5. The method of claim 1, comprising introducing the activated mixture into the water for reducing or eliminating microorganisms from the system.

6. The method of claim 2, comprising introducing the activated mixture into the water for reducing or eliminating microorganisms from the system.

7. The method of claim 3, comprising introducing the activated mixture into the water for reducing or eliminating microorganisms from the system.

8. The method of claim 4, comprising introducing the activated mixture for reducing or eliminating microorganisms from the system.

9. The method of claim 1, wherein the second component is acidic enough to convert the sodium chlorite into chlorine dioxide while remaining unaffected in the reacted mixture and at the same time being a mineral antiscalant.

10. The method of claim 1, wherein the second solution is formed by adding 2-phosphonobutane-1,2,4-tricarboxylic acid (PBTC) and sodium molybdate di-hydrate and water.

11. The method of claim 1, wherein the second compound contains PBTC.

12. The method of claim 1, wherein the second compound is a mixture of mineral acids and antiscalant polymers.

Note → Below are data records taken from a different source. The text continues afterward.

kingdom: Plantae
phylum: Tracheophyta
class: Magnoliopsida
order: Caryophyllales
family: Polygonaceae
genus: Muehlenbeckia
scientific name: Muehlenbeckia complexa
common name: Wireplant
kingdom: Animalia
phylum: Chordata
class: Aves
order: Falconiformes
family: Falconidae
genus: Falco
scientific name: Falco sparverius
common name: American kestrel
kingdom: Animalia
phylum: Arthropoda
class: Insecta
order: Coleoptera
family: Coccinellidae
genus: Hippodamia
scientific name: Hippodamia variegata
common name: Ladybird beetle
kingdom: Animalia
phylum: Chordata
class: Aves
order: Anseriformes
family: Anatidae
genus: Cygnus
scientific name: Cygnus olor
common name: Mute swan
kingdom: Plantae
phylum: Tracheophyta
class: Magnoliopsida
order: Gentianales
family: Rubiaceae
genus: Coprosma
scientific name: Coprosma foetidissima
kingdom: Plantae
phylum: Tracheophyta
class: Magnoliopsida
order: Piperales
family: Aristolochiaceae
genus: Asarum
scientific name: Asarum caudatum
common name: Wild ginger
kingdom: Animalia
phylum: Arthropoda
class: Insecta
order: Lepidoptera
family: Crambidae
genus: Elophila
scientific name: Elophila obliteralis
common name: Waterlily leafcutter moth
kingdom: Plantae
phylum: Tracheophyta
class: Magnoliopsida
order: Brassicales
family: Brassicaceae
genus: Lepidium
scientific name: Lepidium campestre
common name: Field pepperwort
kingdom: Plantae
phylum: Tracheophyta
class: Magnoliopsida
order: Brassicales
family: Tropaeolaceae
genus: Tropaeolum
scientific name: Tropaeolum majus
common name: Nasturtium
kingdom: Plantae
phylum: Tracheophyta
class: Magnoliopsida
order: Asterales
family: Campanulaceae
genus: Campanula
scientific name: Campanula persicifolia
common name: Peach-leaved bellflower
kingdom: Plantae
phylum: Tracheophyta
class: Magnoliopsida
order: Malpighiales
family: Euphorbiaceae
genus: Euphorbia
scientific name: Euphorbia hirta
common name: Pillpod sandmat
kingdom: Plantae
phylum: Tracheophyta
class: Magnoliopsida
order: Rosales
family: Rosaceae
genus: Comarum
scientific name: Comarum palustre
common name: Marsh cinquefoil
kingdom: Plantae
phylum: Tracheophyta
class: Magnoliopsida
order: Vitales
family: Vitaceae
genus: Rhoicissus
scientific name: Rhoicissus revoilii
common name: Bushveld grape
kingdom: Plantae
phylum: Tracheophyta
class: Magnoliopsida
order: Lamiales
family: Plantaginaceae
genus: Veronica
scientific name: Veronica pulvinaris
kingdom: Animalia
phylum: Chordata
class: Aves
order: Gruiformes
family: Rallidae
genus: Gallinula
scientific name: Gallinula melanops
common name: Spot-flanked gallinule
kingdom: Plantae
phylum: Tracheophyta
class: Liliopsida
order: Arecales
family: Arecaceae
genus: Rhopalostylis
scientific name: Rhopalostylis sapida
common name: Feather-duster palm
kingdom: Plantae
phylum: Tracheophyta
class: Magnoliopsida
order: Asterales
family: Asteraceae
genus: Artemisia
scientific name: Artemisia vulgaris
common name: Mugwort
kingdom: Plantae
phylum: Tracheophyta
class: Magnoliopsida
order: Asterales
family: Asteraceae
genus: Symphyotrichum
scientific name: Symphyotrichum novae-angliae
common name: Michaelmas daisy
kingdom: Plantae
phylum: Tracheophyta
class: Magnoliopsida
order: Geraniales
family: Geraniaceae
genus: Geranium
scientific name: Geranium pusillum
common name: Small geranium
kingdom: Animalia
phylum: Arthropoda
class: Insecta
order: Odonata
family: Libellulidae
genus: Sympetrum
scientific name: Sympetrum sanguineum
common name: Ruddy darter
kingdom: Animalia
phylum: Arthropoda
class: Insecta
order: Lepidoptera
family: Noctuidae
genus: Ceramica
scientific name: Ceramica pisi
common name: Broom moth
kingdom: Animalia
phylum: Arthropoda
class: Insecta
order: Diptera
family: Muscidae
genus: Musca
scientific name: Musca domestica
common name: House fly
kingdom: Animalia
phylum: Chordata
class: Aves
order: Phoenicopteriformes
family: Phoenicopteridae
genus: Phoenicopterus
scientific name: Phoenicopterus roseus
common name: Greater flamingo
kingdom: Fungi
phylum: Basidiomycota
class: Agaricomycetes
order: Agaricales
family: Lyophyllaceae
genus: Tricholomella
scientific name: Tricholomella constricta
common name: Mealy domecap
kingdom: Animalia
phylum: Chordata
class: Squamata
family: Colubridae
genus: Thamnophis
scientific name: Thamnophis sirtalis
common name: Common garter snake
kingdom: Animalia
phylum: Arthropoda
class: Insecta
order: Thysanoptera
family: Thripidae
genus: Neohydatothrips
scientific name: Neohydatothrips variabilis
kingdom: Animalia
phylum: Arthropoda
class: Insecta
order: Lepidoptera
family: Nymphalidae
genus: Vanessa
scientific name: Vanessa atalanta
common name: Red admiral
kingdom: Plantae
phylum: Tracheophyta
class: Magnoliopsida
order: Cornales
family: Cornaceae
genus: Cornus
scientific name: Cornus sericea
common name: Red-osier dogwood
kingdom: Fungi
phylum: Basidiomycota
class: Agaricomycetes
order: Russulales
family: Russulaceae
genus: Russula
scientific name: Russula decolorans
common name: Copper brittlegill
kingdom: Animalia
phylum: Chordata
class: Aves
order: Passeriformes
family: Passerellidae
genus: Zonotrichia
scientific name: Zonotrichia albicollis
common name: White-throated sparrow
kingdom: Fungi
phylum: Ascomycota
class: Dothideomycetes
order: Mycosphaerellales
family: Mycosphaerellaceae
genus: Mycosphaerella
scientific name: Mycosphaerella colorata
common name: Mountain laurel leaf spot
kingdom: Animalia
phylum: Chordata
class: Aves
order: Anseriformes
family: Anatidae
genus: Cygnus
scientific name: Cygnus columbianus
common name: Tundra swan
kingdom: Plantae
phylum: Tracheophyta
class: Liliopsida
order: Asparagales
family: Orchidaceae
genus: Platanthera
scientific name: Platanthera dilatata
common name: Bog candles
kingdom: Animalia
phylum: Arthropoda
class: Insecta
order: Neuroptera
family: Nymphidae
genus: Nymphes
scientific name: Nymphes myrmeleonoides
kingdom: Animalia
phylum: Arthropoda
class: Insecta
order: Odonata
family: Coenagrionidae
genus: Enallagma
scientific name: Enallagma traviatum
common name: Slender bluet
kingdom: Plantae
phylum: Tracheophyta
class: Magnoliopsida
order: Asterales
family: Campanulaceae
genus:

13. The method of claim 12, wherein the antiscalant polymer is polyacrylic acid.

14. The method of claim 12, wherein the anticscalant polymer is a polymeric compound.

15. The method of claim 1, wherein the second compound has the attributes of being acidic enough to convert sodium chlorite into chlorine dioxide while remaining unaffected in the reaction mixture.

16. The method of claim 1, further comprising using an antiscalant, dispersant compound, as an acid activator, to enhance the properties of the reacted mixture towards controlling mineral deposits in the water system.

17. The method of claim 16, further comprising using a catalyst to enhance conversion of the sodium chlorite into an active biocide, chlorine dioxide.

18. The method of claim 17, wherein the catalyst is sodium molybdate.

19. A reacted mixture resulting from admixing a sodium chlorite solution with a second solution containing an acid to make the reacted mixture.

20. The composition of claim 19, wherein the composition will inhibit and/or eliminate bacterial fouling introduced into a water system.

21. The composition of claim 19, wherein the composition will inhibit and/or remove mineral deposits from the water system.

22. The composition of claim 19, wherein the composition will inhibit and/or remove mineral deposits when introduced into a water system.

23. The composition of claim 19, wherein the composition will reduce and/or eliminate microorganisms from a water system when introduced into the water system.

24. The composition of claim 19, wherein the second component is acidic enough that it will convert the sodium chlorite into chlorine dioxide while remaining unaffected in the reacted mixture and at the same time will be a mineral antiscalant.